Paddy Power and Betfair have reached a £2m settlement with the gambling industry regulator over social responsibility failings, including allowing one customer to bet for nearly eight hours solid.
The Gambling Commission said the online betting and gaming brands, which are owned by Flutter Entertainment, had fallen “far short” of what was expected during a routine compliance assessment performed in 2024.
Systems that were supposed to detect early indicators that gamblers may be experiencing harm and trigger checks on their wellbeing were found to have been insufficiently sensitive, resulting in late intervention.
Failings identified by the Gambling Commission included one customer being allowed to stake £86,000 over a 16-day period, during which time they lost £6,000.
“Despite the high velocity of spend, no manual review of the account took place,” the regulator said.
In another case, a gambler displayed “concerning behaviour in terms of intense spikes of activity” in their betting over a 17-day period without any intervention to check on their spending.
During that period, their longest session lasted seven hours and 46 minutes, during which they placed 300 bets amounting to £20,000, more than £2,500 an hour.

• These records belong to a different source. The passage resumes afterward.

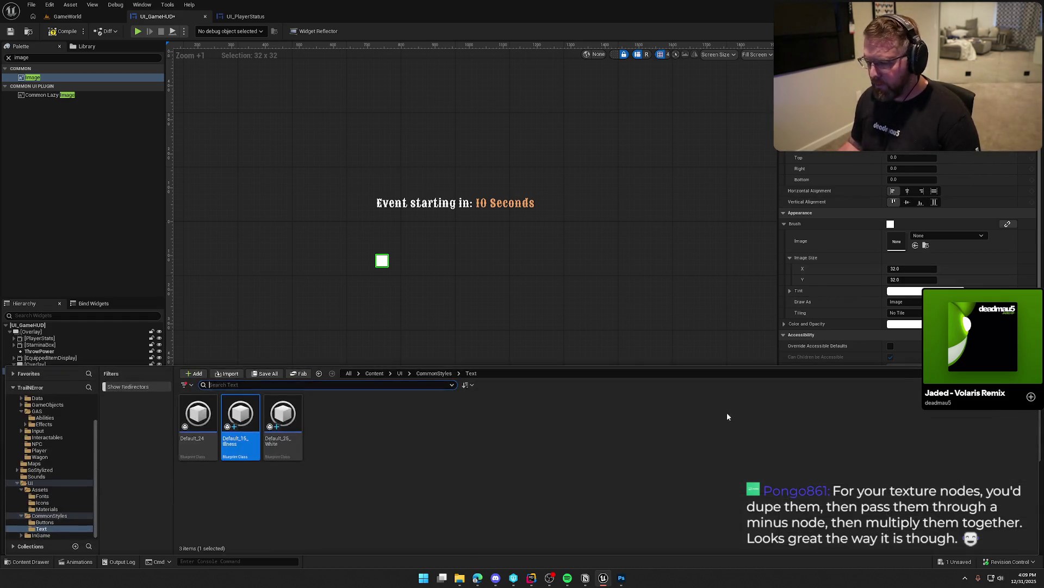
# - Give EventBG the ButtonBG texture from UI/Assets with Fill horizontal alignment
pyautogui.click(39, 490)
pyautogui.moveTo(325, 422)
pyautogui.mouseDown()
pyautogui.moveTo(329, 430)
pyautogui.moveTo(896, 241)
pyautogui.mouseUp()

The account was only reviewed after the gambler hit a threshold triggered automatically by a certain degree of losses.
The £2m settlement agreed between Flutter and the Gambling Commission is equivalent to slightly less than two hours worth of takings for the company, which is listed in London and New York and reported revenue of £10.5bn last year.
It is the company’s second fine in three years. It paid £490,000 in 2023 after accidentally sending promotional push notification to customers who had signed up to exclude themselves from gambling, inviting them to bet on a football match.
John Pierce, the Gambling Commission’s director of enforcement, said the fine reflected “the seriousness of the failings identified and the importance of meeting social responsibility and customer interaction standards”.
“Our compliance assessment in 2024 uncovered examples where interactions fell far short of what is required. These failings should never have occurred,” he added.
“While the licensees cooperated fully with the investigation, accepted the failings early, and implemented an action plan quickly, this immediate response is the minimum we expect from operators when serious shortcomings are identified.”
A spokesperson for Flutter said the company took its safer gambling responsibilities seriously and firmly believed it led the industry in player protection.
“Customer safety is our number one priority and there is no suggestion that any of the customers reviewed by the Gambling Commission experienced any harm,” they said.
“Our controls have evolved significantly and we recently introduced a next-generation customer safety platform, with the vast majority of checks now happening in real-time.
“As such, we are confident that the issues highlighted by the commission in its public statement would not be repeated today. We continue to invest in our technology and our people to raise standards in the regulated industry.”